Longdy Yi  - President of youth leadership development organisation AIESEC

In terms of the exchange programs of AIESEC, the outcome of the US election would have no major impact at all; our exchange number would decrease or increase depending more on the effectiveness of our internal work, rather than who wins the election.

I don’t think the result of the election would pose any major impact on the educational exchange between Cambodia and the US either. I don’t think it’d be likely that any administration, if winning, would suddenly cut down the quota of Cambodian students sponsored to go study in the US, for example.

However, looking at how much interest Obama has had over ASEAN (for example, by coming to Cambodia), such attention may continue with an Obama administration. The question then would be if Romney’s administration will bring more attention or less to Cambodia, which I don’t have enough knowledge and understanding about to comment on.

Yang Saing Koma - President of the Cambodian Center for Study and Development in Agriculture (CEDAC)

I don’t think I expect any change. In terms of Cambodia, there is no impact. Actually we are also exporting rice to the US, so I hope there is no change. Because we export organic rice to the US market and I don’t expect that to change.

John Muller - Global Security Solutions Cambodia

I believe whether Republican candidate for presidency Mitt Romney, or our current Democratic Party president, Barack Obama, wins the election, the outcome will be the same. America announced its shift in focus from the Middle East to Asia, especially, SE Asia a year ago.

There are many reasons, both economic and political. Number one, the US is fearful of China becoming the next superpower. China’s influence in SE Asia, particularly Cambodia, is of great concern. As we see with the lifting of US sanctions in Myanmar, the strong growing relationship between Vietnam and now the move back into Cambodia, the outcome of the election will be positive for Cambodia. US policy will not change.

We only need to look back 10 years ago when the new, latest, high-security embassy was built in Phnom Penh. This major commitment was an early sign that the US was soon going to take more interest in Cambodia and its neighbours. I also believe Prime Minister Hun Sen has been very wise in having an open policy to discuss partnerships with any nation that is willing to benefit the Cambodian people by providing economic aid, business investment, jobs and opportunities to market their products to the largest market in the world – the US.

Chhay SivLin - Vice president of the Cambodian Association of Travel Agents

I personally think any win would have the same impact for business development in Cambodia. The key is the relationship between Cambodia and the US. It is better and better from day to day. In the last few months we have seen US business groups and Cambodian business groups meeting to discuss more business opportunities. This will bring more jobs for Cambodia and better economics.

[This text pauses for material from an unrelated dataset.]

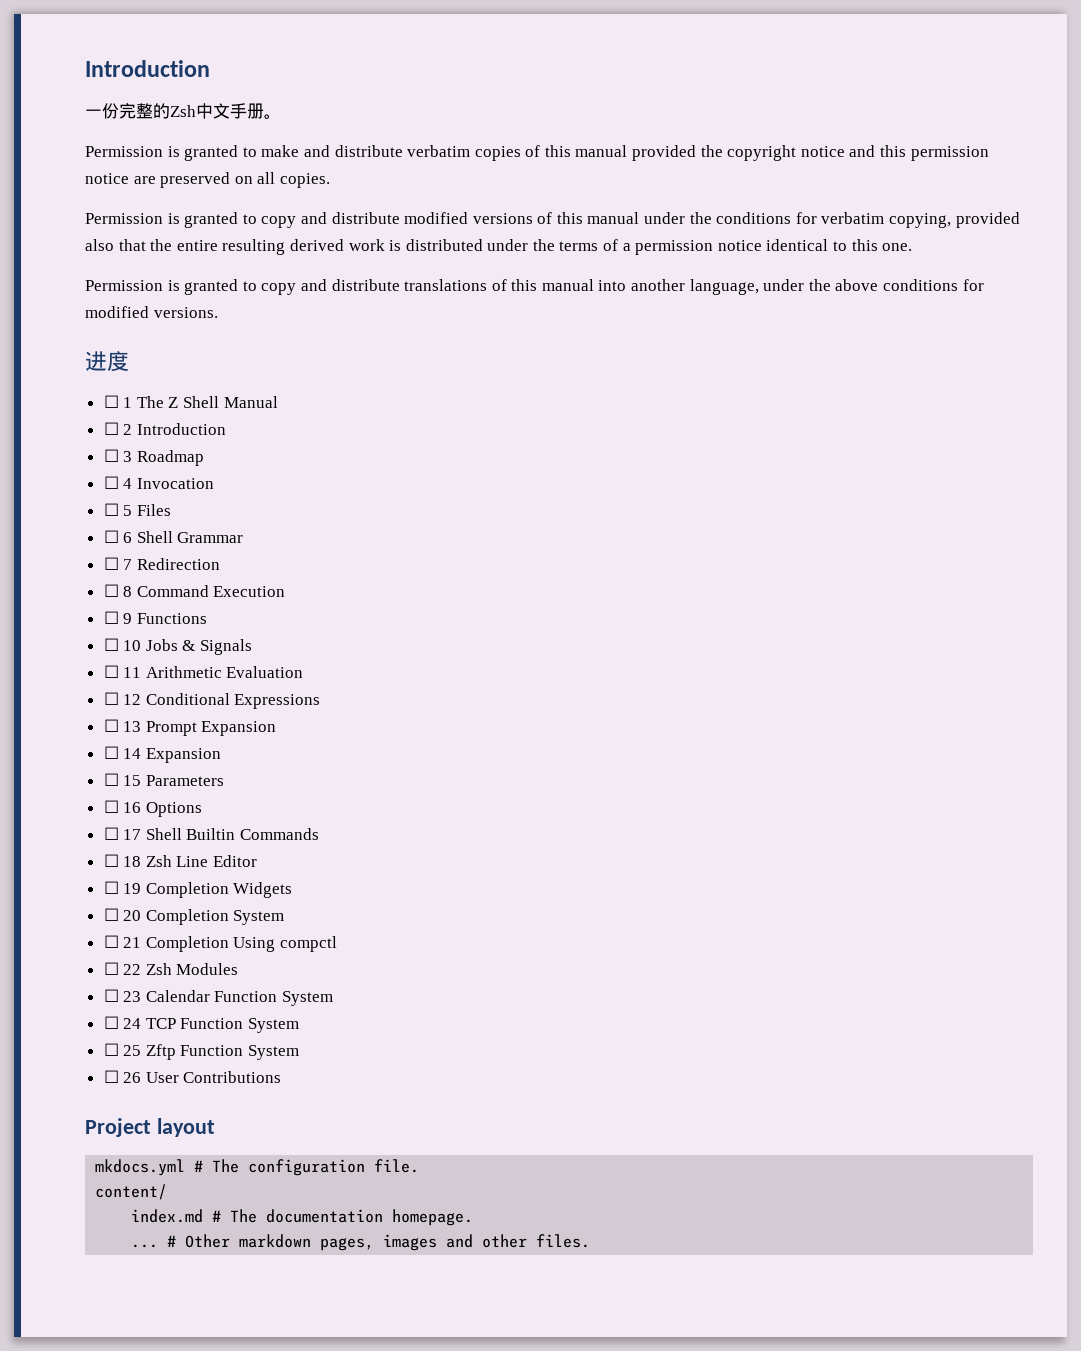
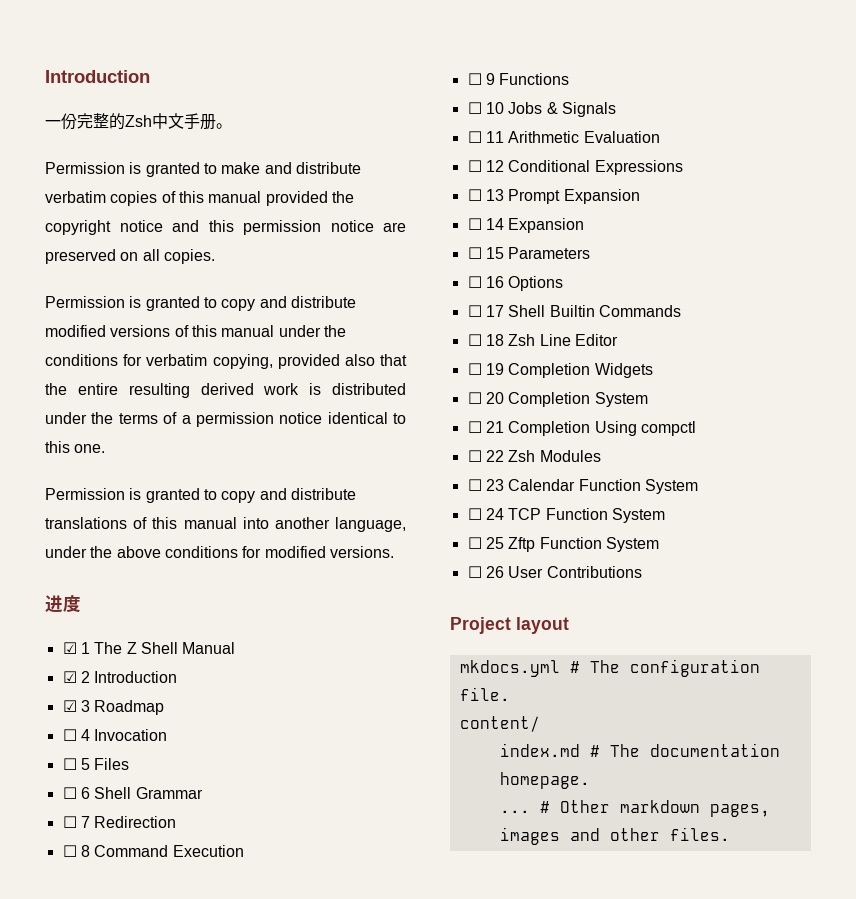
[103,395,119,408] ☐ -> [62,642,77,654] ☑
[103,422,119,435] ☐ -> [62,671,77,683] ☑
[103,449,119,462] ☐ -> [62,700,77,712] ☑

Wayne Weightman - Former chair of Democrats Abroad in Cambodia

Generally speaking, when Democrats are in the executive office, or when we have a Democratic president, they have been the best years for our economies. If you want to cast that wider, I guess it would have good effects on other economies. We have great confidence in Obama, who diverted us from a potential depression and I think he deserves four more years to complete the great work he’s done so far.